PROMPT: Every line below that contains "enable" is to be copied.

Entries taken from a collection:
━━━━━━━━
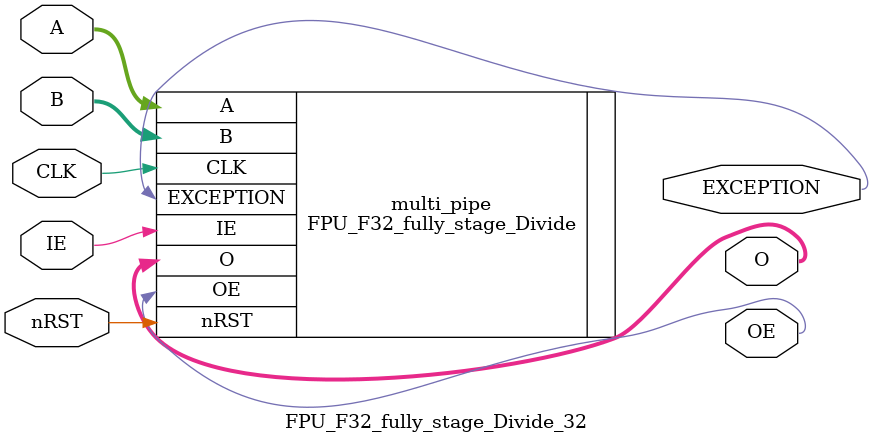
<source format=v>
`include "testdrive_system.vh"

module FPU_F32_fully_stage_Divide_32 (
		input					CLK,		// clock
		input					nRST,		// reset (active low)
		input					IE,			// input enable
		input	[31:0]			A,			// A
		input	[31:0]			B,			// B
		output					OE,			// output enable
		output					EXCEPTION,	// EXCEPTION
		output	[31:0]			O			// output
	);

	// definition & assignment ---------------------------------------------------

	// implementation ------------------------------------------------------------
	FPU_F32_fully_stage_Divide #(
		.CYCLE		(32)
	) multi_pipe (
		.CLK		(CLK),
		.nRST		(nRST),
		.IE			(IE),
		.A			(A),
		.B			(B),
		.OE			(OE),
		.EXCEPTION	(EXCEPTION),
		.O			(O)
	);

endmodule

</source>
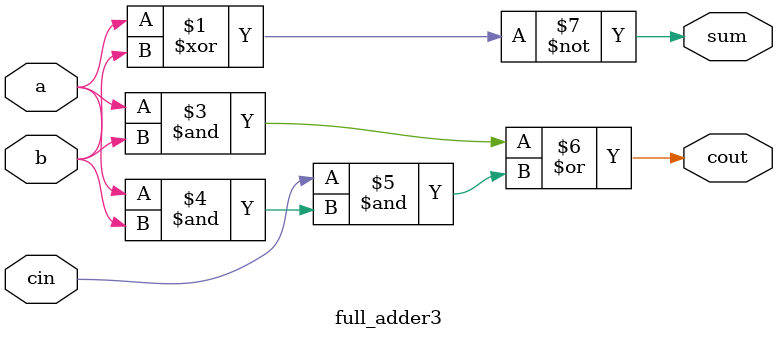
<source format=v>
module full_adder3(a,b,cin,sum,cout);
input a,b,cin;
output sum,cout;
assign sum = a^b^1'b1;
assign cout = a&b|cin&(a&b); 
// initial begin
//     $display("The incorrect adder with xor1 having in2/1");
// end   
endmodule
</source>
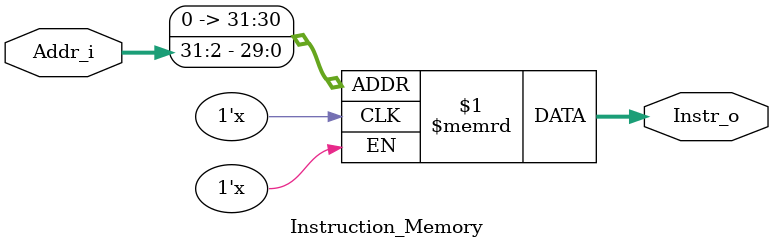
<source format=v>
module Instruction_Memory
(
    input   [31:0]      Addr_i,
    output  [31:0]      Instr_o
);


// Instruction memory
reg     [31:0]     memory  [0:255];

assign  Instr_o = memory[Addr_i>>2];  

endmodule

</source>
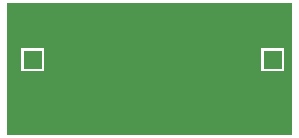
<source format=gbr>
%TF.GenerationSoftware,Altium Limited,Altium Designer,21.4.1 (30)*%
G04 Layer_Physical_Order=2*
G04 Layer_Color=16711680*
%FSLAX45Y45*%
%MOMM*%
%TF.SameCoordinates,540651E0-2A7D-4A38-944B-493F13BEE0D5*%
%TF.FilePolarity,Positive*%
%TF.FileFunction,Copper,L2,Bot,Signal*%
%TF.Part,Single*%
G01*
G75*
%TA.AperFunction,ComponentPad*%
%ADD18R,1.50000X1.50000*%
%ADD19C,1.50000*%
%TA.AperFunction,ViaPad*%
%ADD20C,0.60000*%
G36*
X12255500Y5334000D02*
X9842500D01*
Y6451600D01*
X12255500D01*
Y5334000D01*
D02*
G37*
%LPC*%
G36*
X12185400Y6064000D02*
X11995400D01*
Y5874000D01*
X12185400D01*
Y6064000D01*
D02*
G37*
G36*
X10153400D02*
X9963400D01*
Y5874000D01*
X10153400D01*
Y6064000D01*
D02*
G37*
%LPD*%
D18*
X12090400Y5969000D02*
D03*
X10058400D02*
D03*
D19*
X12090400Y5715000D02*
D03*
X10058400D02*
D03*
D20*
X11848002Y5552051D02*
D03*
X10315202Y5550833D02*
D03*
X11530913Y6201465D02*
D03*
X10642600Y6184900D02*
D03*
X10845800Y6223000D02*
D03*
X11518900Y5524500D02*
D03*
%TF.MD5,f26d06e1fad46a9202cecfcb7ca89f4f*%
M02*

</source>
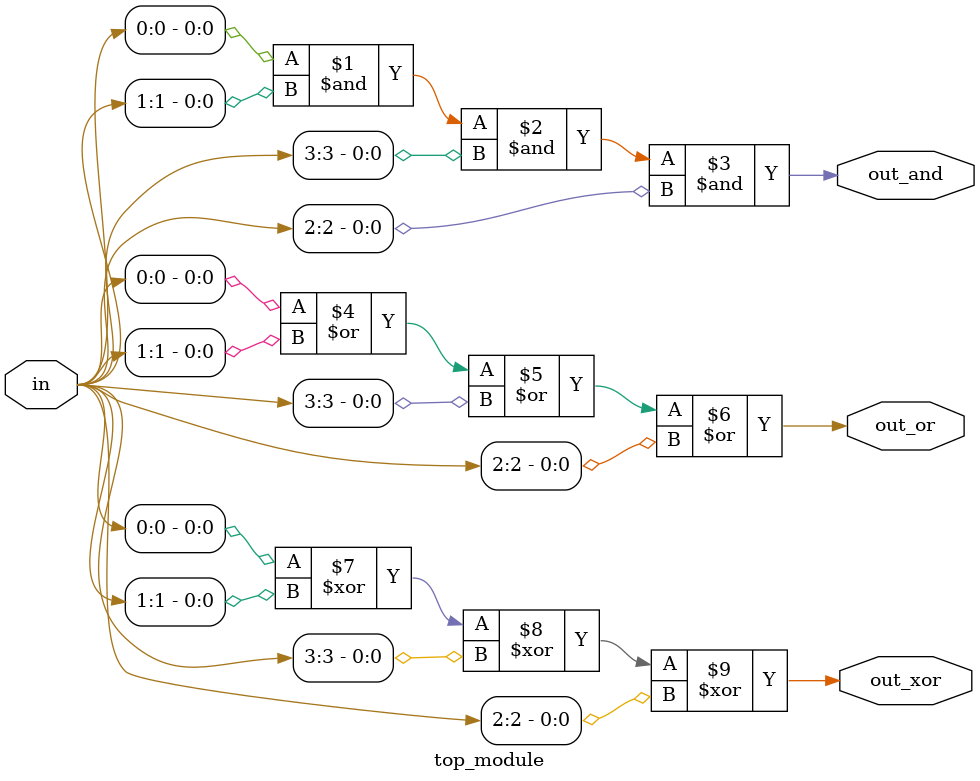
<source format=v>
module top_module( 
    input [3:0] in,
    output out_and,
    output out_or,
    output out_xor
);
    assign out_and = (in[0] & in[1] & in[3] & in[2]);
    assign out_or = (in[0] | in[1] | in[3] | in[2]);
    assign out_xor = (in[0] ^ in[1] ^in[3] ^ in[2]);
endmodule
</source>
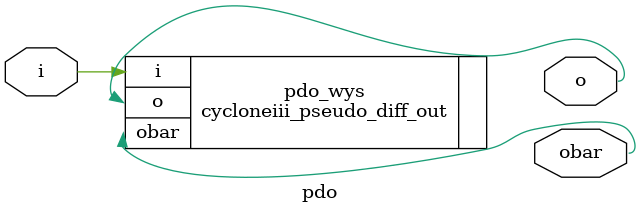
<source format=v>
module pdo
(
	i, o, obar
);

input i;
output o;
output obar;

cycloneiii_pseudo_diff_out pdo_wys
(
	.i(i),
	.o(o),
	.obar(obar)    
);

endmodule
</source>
━━━━━━━━
TASK RESULT:
		input					IE,			// input enable
		output					OE,			// output enable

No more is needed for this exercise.